• **Task A**:
Answer these questions about the blog post comparing Trumpcare and Obamacare, each on its own line:
(i) Whose saying does the post open with, and what is it?
(ii) What share of people were uninsured before Obamacare, and what share after?
(iii) How many more people could gain coverage if states expanded Medicaid?
• **Task B**: In the blog post comparing Trumpcare and Obamacare, turn the paragraph beginning "Where to start to explain the differences" into a short list that keeps its main facts.
• **Task C**: Continue the blog post comparing Trumpcare and Obamacare, picking up after its last sentence.

• **Extracted text**:
[Start of Attachment]
Search This Blog

Wednesday, March 15, 2017

Trumpcare (Obamacare 0.5?) vs. Obamacare

     Remember Colin Powell's saying that "If you break it, you own it."   Somehow it wouldn't surprise me that any alternative to Obamacare will only spell trouble for Republican elected officials.  Anyone who thinks that the Republican replacement for Obamacare will actually be a rational alternative health care proposal would be disappointed.  The fact that this is the political reality is that many of the proposed changes will only happen after the 2018 and 2020 elections.  What is being proposed is simply a way to insure that health care will be less available and at a possibly greater cost than what we presently have with Obamacare.  What may seem like an alternative health care bill is really only another Republican attempt to limit government and do a tax cut for the wealthy.  Health care reform is only a smoke screen.
     Where to start to explain the differences between Obamacare and Trumpcare?  The starting point should be a look at 3 factors that drive the healthcare discussion.  Those 3 factors are 1) how many people get healthcare coverage, 2) how does it impact the rising cost of health insurance and 3) what is the cost to the government to subsidy the cost of healthcare insurance.   Here is how each plan addresses those 3 areas of healthcare.
       Obamacare has given approximately 20 million more people health insurance coverage than before the program.  The percentage of people uninsured before Obamacare was 15% and after it has fallen to 9.7%.  The number would have been substantially higher if the Supreme Court had not ruled that states don't have to take federal funds to increase the number of persons eligible for Medicaid.  An additional 5 million people could gain coverage if those states expanded Medicaid coverage. While it is hard to do an unbiased look at the costs of Obamacare but there is substantial healthcare  tax revenue generated to provide money to subsidize the cost for low and moderate income persons to purchase health insurance without substantially increasing the deficit.   The third area of controlling the rise in cost of health insurance.  While the cost of health insurance has increased for those that had low cost catastrophic coverage on average the rise in cost for insurance on average under Obamacare was less than before the legislation.


     So with Obamacare you get additional people covered with health insurance without a big impact on the federal deficit but without substantial measures to control the rising cost of healthcare.
[End of Attachment]
• **Study material**:
[Start of Attachment]
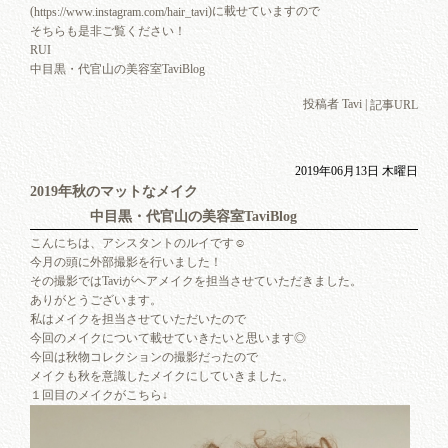
(
)に載せていますので
https://www.instagram.com/hair_tavi
そちらも是非ご覧ください！
RUI
中目黒・代官山の美容室TaviBlog
投稿者 Tavi |
記事URL
2019年06月13日 木曜日
2019年秋のマットなメイク
中目黒・代官山の美容室TaviBlog
こんにちは、アシスタントのルイです☺︎
今月の頭に外部撮影を行いました！
その撮影ではTaviがヘアメイクを担当させていただきました。
ありがとうございます。
私はメイクを担当させていただいたので
今回のメイクについて載せていきたいと思います◎
今回は秋物コレクションの撮影だったので
メイクも秋を意識したメイクにしていきました。
１回目のメイクがこちら↓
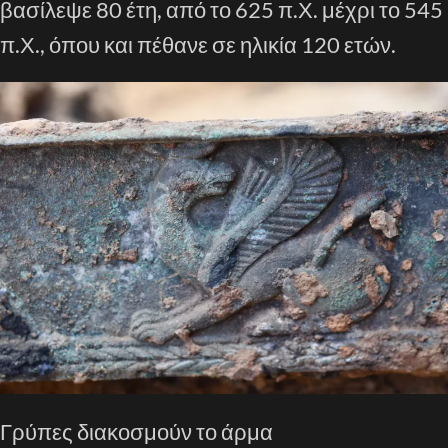
βασίλεψε 80 έτη, από το 625 π.Χ. μέχρι το 545
π.Χ., όπου και πέθανε σε ηλικία 120 ετών.
Γρύπες διακοσμούν το άρμα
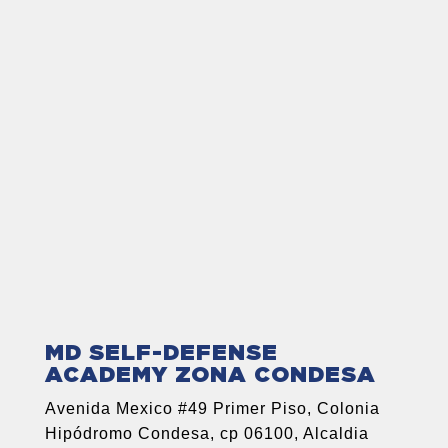
MD SELF-DEFENSE
ACADEMY ZONA CONDESA
Avenida Mexico #49 Primer Piso, Colonia
Hipódromo Condesa, cp 06100, Alcaldia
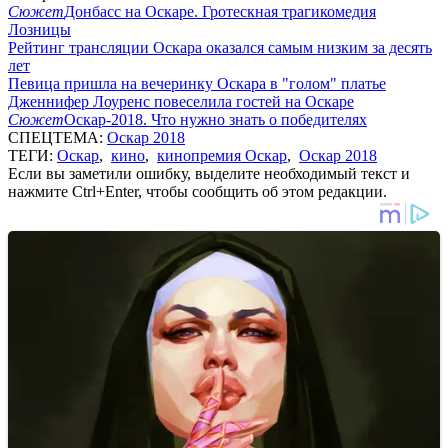
Сюжет
Донбасс на Оскаре. Гротескная трагикомедия
Лозницы
Рейтинг трансляции Оскара оказался самым низким за десять
лет
Певица пришла на вечеринку Оскара в "голом" платье
Дженнифер Лоуренc повеселила гостей на Оскаре
Сюжет
Оскар-2018. Что нужно знать о победителях
СПЕЦТЕМА:
Оскар 2018
ТЕГИ:
Оскар
,
кино
,
кинопремия Оскар
,
Оскар 2018
Если вы заметили ошибку, выделите необходимый текст и
нажмите Ctrl+Enter, чтобы сообщить об этом редакции.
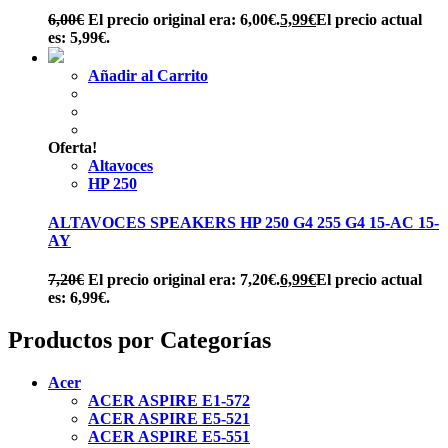
6,00
€
El precio original era: 6,00€.
5,99
€
El precio actual
es: 5,99€.
Añadir al Carrito
Oferta!
Altavoces
HP 250
ALTAVOCES SPEAKERS HP 250 G4 255 G4 15-AC 15-
AY
7,20
€
El precio original era: 7,20€.
6,99
€
El precio actual
es: 6,99€.
Productos por Categorías
Acer
ACER ASPIRE E1-572
ACER ASPIRE E5-521
ACER ASPIRE E5-551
[End of Attachment]
• **Response box A**:
(i) Colin Powell's: "If you break it, you own it."
(ii) 15% before and 9.7% after.
(iii) An additional 5 million people.

• **Response box B**:
- The comparison starts with three factors that drive the healthcare discussion:
  1. How many people get healthcare coverage
  2. How each plan affects the rising cost of health insurance
  3. What it costs the government to subsidize health insurance
- Each plan is then measured against these three areas.

• **Response box C**:
      In examining the House proposed healthcare legislation supported by Trump its impact in the 3 areas is harder to examine as it is proposed but here is a best guess.  In the first area of how many people will have insurance coverage it is estimated by the Congressional Budget Office that  24 million people will lose their health insurance under the Trumpcare plan.   Expanding coverage will never be a realistic goal of any plan coming out from Republicans.   In the second area of impact on the federal deficit the Congressional Budget Office estimates that the federal will decrease by   337 billion under Trumpcare because of reduced Medicaid and federal subsidy funds to make insurance more affordable.  In the third area of controlling the rise in healthcare costs the Washington Post said this:
  "The CBO report predicted that premiums would be 15 percent to 20 percent higher in the first year compared with those under the Affordable Care Act but 10 percent lower on average after 2026. By and large, older Americans would pay 'substantially' more and younger Americans less."
     So where are the most problematic area of Trumpcare?  Start with doing away with the individual mandate that everyone has to have health insurance or pay a tax penalty.  This is the most hated part of the Obamacare program and yet it makes the other parts of the bill, like not penalizing people with pre-conditions and not allowing lifetime maximum limits, work.  I am not sure why this component is considered so bad when it is similar to requiring everyone who drives a car to have car insurance.  Can you imagine how many drivers would go uninsured if they didn't have to have insurance? Insurance only works if the risk is spread over enough people not using the insurance to subsidize the people who need the insurance.  That is the reason for insurance.

P.S.
     So if you wanted to address the problem areas to reform Obamacare to make it work better here is what you would want to do:
1.Regulate insurers so they can’t refuse or charge high premiums to people with preexisting conditions
2.Impose some substantial penalty on people who don’t buy insurance, to induce healthy people to sign up and provide a workable risk pool.  The penalty should be higher than the cost of buying insurance.
3.Subsidize premiums so that lower-income households can afford insurance.

P.S. 1
    If we as a country wanted to provide health care with the best outcomes in a cost effective manner we wouldn't be developing systems like Obamacare or Trumpcare we would have a single payer like our friends up north and every other advanced country in the world.

P.S. 2

     Looking at my microwave this morning I saw that Kelly Anne Conway may have been right after all!